Directions:
From the line with "DG | Cafeteria" through the line with "PAGE: 3 OF 5 |", inclusive, return each line of the data below exactly and leave the rest out.

Transcribed page contents:
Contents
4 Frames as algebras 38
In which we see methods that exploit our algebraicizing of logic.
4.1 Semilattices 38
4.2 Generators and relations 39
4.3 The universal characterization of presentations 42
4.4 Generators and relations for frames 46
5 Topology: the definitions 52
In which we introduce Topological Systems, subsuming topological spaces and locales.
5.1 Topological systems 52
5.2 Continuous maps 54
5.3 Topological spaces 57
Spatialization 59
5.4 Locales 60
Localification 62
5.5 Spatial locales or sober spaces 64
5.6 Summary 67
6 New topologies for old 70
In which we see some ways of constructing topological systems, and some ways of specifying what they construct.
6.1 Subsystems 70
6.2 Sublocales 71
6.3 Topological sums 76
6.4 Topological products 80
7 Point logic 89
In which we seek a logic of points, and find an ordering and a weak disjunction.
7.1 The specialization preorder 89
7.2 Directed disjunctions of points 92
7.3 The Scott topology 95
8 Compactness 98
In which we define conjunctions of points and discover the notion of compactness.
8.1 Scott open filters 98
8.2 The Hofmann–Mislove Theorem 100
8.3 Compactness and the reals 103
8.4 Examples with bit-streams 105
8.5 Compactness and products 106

==

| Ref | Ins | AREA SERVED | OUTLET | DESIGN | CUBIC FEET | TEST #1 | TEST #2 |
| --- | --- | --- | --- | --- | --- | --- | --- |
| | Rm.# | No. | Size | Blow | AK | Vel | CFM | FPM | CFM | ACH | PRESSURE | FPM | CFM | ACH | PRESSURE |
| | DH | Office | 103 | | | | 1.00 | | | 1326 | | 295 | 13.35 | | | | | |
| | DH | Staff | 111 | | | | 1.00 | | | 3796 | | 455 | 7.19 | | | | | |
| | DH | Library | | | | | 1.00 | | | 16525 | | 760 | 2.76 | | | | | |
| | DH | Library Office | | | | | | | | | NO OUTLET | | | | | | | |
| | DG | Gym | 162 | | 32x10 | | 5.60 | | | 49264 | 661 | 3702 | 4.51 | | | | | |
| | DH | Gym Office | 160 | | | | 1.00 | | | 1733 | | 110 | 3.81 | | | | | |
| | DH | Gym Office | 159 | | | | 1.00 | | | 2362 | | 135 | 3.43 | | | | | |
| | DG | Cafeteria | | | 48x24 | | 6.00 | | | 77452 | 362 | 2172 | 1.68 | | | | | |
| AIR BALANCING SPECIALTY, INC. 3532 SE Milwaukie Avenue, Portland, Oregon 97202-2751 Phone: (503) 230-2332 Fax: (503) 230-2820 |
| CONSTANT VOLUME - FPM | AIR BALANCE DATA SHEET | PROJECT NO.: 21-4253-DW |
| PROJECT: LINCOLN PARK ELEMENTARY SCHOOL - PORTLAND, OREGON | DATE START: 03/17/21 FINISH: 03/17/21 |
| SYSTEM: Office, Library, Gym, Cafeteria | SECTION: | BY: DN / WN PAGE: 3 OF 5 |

---

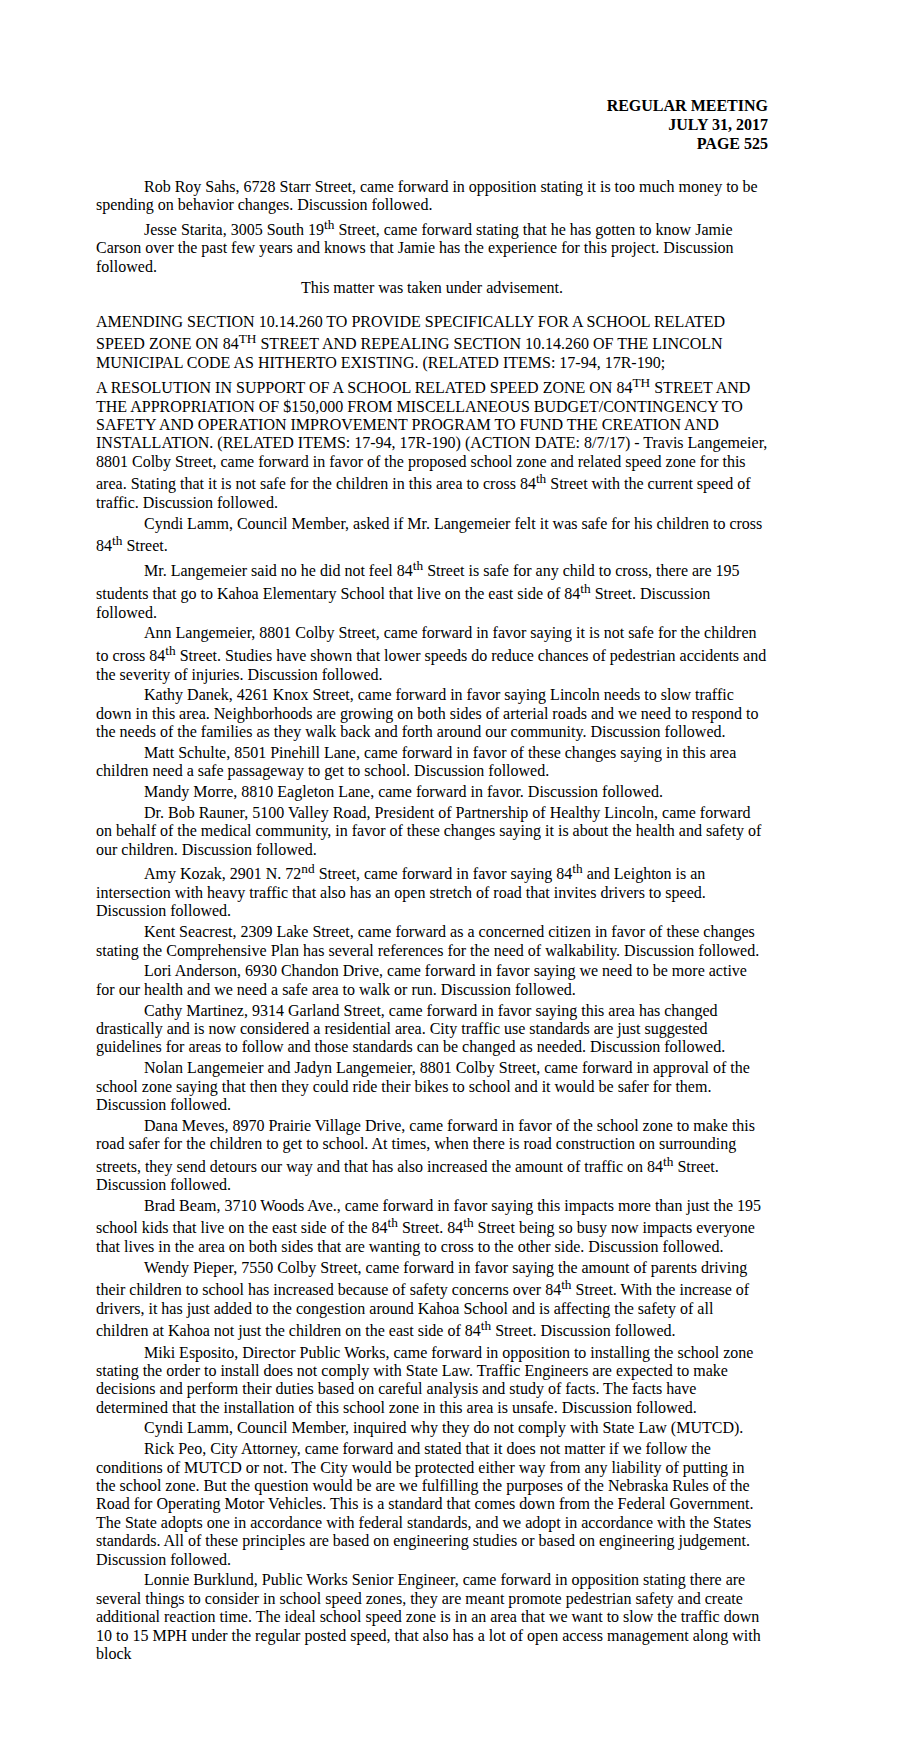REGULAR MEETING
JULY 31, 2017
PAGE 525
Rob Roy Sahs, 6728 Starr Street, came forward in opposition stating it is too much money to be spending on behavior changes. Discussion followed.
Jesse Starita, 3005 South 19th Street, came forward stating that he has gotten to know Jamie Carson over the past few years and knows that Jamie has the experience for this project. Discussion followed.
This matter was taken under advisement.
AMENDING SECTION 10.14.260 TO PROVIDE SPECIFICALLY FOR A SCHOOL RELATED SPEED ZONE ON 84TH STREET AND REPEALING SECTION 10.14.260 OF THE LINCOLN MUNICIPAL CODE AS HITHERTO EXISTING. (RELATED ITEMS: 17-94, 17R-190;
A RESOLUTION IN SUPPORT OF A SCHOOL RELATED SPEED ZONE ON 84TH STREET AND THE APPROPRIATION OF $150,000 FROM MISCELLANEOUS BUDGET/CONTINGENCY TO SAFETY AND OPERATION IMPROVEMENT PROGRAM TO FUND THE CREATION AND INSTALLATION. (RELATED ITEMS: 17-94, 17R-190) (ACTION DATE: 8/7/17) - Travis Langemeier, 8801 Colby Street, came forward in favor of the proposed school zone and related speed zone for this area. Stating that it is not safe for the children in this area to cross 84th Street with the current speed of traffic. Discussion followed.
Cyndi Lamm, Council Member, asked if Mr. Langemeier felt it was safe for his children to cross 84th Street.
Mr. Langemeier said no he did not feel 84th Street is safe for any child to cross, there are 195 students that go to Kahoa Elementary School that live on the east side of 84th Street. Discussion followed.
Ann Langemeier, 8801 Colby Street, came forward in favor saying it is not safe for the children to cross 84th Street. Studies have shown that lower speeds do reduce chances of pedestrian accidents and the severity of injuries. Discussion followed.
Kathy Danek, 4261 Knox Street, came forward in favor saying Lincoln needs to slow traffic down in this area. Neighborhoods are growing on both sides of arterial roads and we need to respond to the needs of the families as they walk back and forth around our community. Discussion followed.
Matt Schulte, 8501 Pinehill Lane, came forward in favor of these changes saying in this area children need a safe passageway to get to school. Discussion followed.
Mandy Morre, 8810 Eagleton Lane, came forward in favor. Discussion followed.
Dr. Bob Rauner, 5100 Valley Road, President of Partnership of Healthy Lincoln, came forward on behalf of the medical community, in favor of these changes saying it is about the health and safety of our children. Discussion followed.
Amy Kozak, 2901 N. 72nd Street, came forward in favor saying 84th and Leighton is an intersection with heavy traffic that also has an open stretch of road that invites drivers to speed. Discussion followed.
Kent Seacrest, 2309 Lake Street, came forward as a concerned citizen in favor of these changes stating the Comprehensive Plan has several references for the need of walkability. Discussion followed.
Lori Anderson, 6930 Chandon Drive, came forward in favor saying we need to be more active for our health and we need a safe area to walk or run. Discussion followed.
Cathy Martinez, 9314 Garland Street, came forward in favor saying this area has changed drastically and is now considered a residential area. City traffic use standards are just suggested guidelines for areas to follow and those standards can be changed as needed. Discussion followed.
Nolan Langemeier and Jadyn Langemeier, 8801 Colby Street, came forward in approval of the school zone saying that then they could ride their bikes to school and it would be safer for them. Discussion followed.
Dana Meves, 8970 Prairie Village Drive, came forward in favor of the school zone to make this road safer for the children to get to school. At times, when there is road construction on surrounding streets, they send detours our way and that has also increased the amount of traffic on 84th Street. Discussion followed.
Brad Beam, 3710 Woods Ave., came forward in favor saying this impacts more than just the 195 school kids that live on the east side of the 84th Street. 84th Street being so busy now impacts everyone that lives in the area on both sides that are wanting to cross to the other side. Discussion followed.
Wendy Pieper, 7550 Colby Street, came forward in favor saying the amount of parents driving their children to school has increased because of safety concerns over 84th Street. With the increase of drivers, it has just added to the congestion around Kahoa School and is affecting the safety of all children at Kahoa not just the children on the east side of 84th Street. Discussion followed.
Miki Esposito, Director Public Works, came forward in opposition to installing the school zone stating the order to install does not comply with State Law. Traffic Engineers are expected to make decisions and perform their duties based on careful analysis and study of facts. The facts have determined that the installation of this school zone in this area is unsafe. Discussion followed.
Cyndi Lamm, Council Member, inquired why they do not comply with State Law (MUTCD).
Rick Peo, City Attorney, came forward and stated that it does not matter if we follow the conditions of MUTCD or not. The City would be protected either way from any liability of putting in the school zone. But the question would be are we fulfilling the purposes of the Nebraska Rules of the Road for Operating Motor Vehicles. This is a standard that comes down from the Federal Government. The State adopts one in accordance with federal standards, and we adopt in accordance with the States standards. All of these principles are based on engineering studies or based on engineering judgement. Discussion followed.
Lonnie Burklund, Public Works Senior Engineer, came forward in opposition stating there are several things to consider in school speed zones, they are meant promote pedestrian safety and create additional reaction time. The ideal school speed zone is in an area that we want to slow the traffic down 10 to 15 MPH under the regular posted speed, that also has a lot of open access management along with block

Response box:
| | DG | Cafeteria | | | 48x24 | | 6.00 | | | 77452 | 362 | 2172 | 1.68 | | | | | |
| AIR BALANCING SPECIALTY, INC. 3532 SE Milwaukie Avenue, Portland, Oregon 97202-2751 Phone: (503) 230-2332 Fax: (503) 230-2820 |
| CONSTANT VOLUME - FPM | AIR BALANCE DATA SHEET | PROJECT NO.: 21-4253-DW |
| PROJECT: LINCOLN PARK ELEMENTARY SCHOOL - PORTLAND, OREGON | DATE START: 03/17/21 FINISH: 03/17/21 |
| SYSTEM: Office, Library, Gym, Cafeteria | SECTION: | BY: DN / WN PAGE: 3 OF 5 |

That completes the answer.